1. ## Fourier series cosine

Hello can anybody help me with this problem?
Find the even (cosine) extension of the function given in
Q. 6 as a Fourier-series. Write down, without making any calculations, the odd extension as a Fourier

This is the fuction given in question 6

f
(x) = sin (x)
0 (less than or equal to) x (less than or equal to) (pi);

2. Originally Posted by math_lete
Hello can anybody help me with this problem?
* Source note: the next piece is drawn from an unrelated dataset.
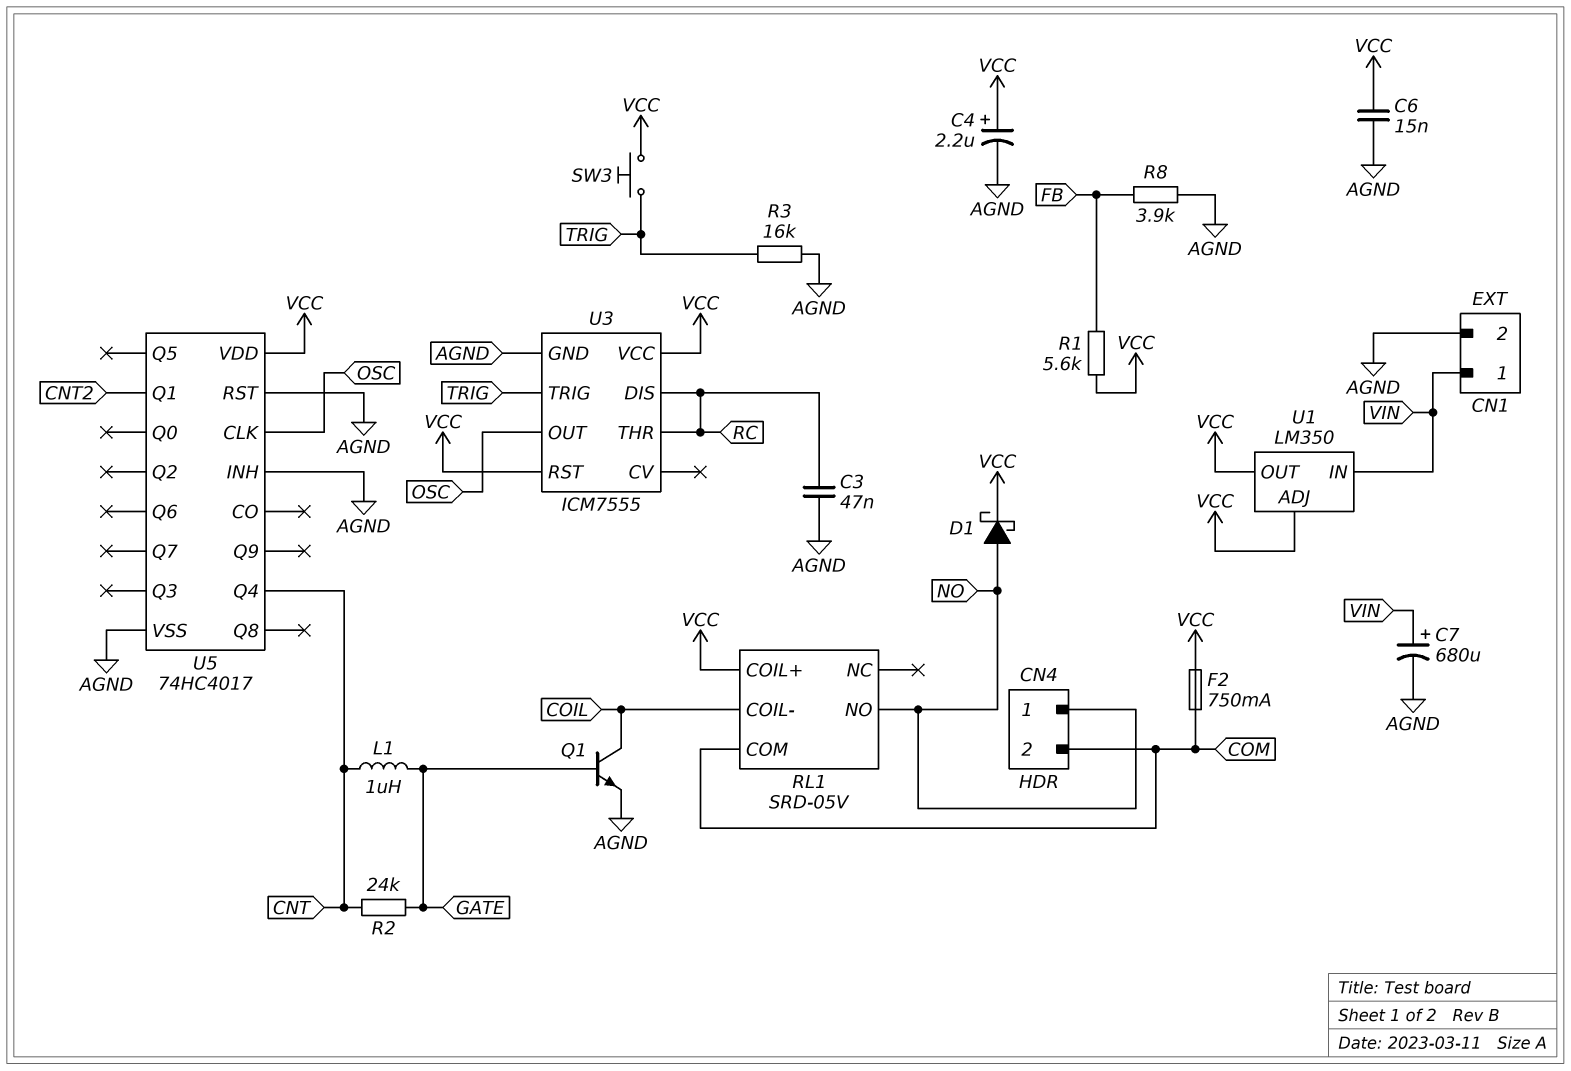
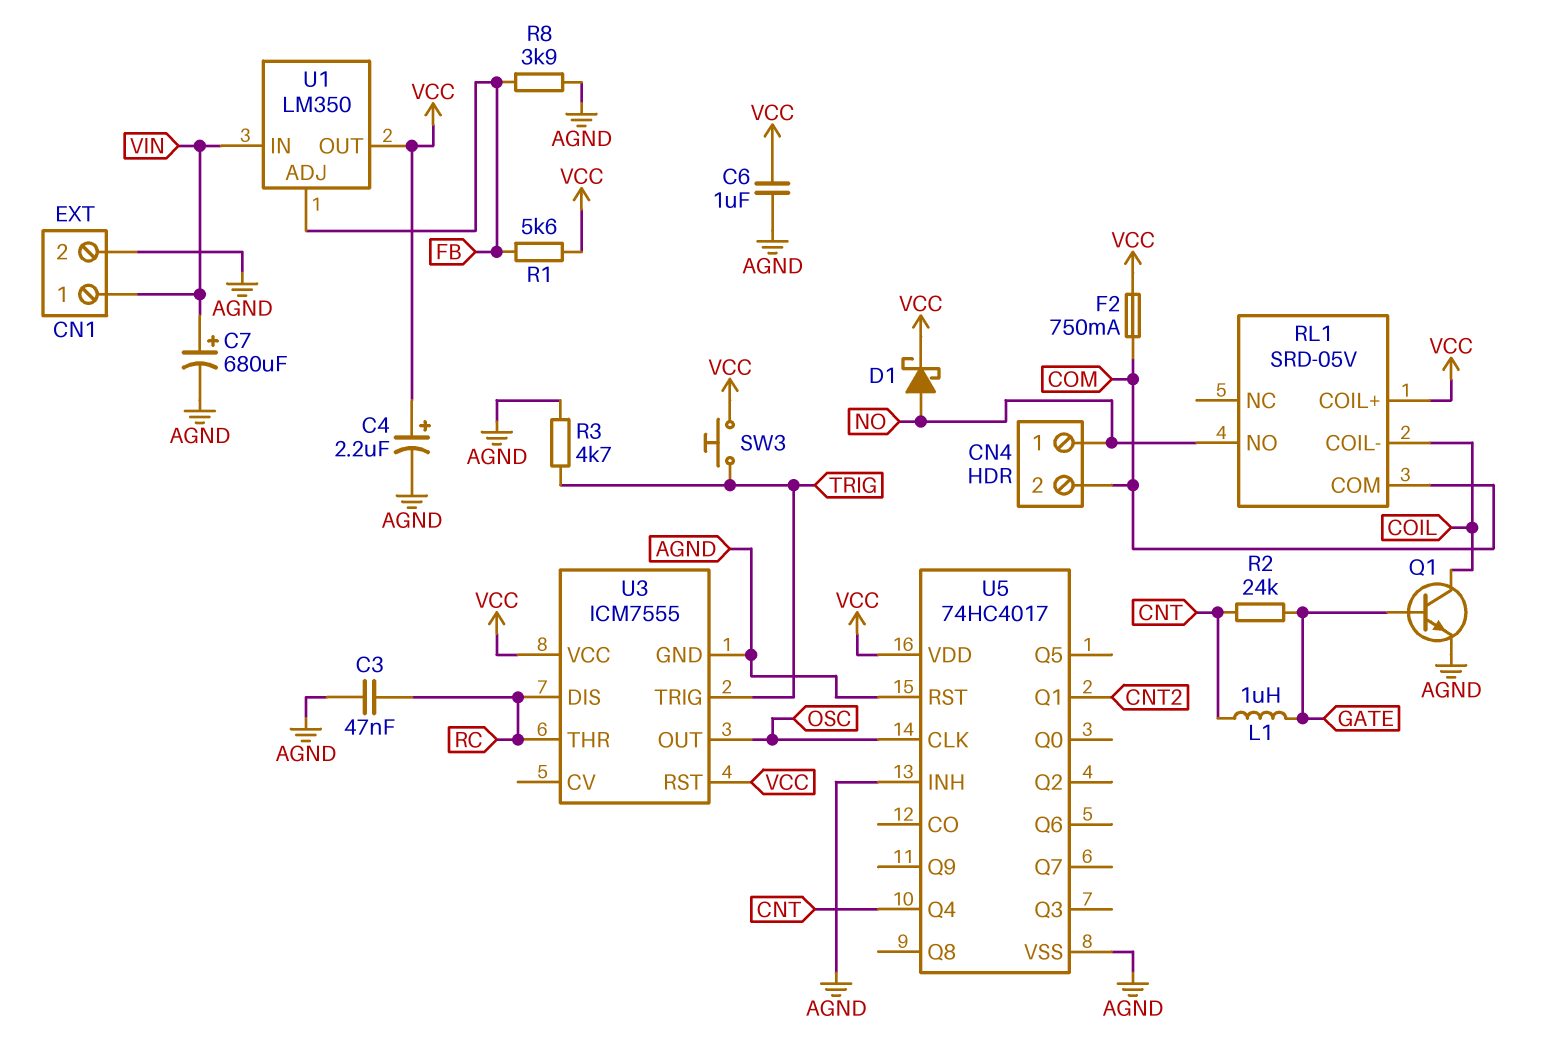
C6: 15nF (AGND, VCC) -> 1uF (AGND, VCC)
R3: 16k (AGND, TRIG) -> 4.7k (AGND, TRIG)
U1 pin ADJ: VCC -> FB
Find the even (cosine) extension of the function given in
Q. 6 as a Fourier-series. Write down, without making any calculations, the odd extension as a Fourier

This is the fuction given in question 6

f
(x) = sin (x)

0 (less than or equal to) x (less than or equal to) (pi);

$\displaystyle y_c = \frac{a_0}{2} + \sum_{n=1}^{\infty} a_n \cos n x$ where $\displaystyle a_n = \frac{2}{\pi}\int_0^{\pi} \sin x \cos n x\,dx$

For the fourier sine series there's just one term

Spoiler:
$\displaystyle y_s = \sin x$

3. Originally Posted by math_lete
Hello can anybody help me with this problem?
Find the even (cosine) extension of the function given in
Q. 6 as a Fourier-series. Write down, without making any calculations, the odd extension as a Fourier

This is the fuction given in question 6

f
(x) = sin (x)
0 (less than or equal to) x (less than or equal to) (pi);
The "even extension would be, of course, f(x)= -sin(x) for $\displaystyle -\pi\le x\le 0$, sin(x) for [tex]0\le x\le \pi[tex]. Apply the usual formulas for Fourier coefficients to that. Simplifications: because this is an even function, the sine coefficients will be 0 and you can get the cosine coefficients by integrating from 0 to $\displaystyle \pi$ and doubling.

The "odd extension" which, as implied, you can do without computation, is just sin(x) for $\displaystyle -\pi\le x \le \pi$ and the Fourier series is just sin(x) itself- that is all coefficients of cos(x) are 0, the coefficient of sin(nx) is 0 unless n= 1 in which case it is 1.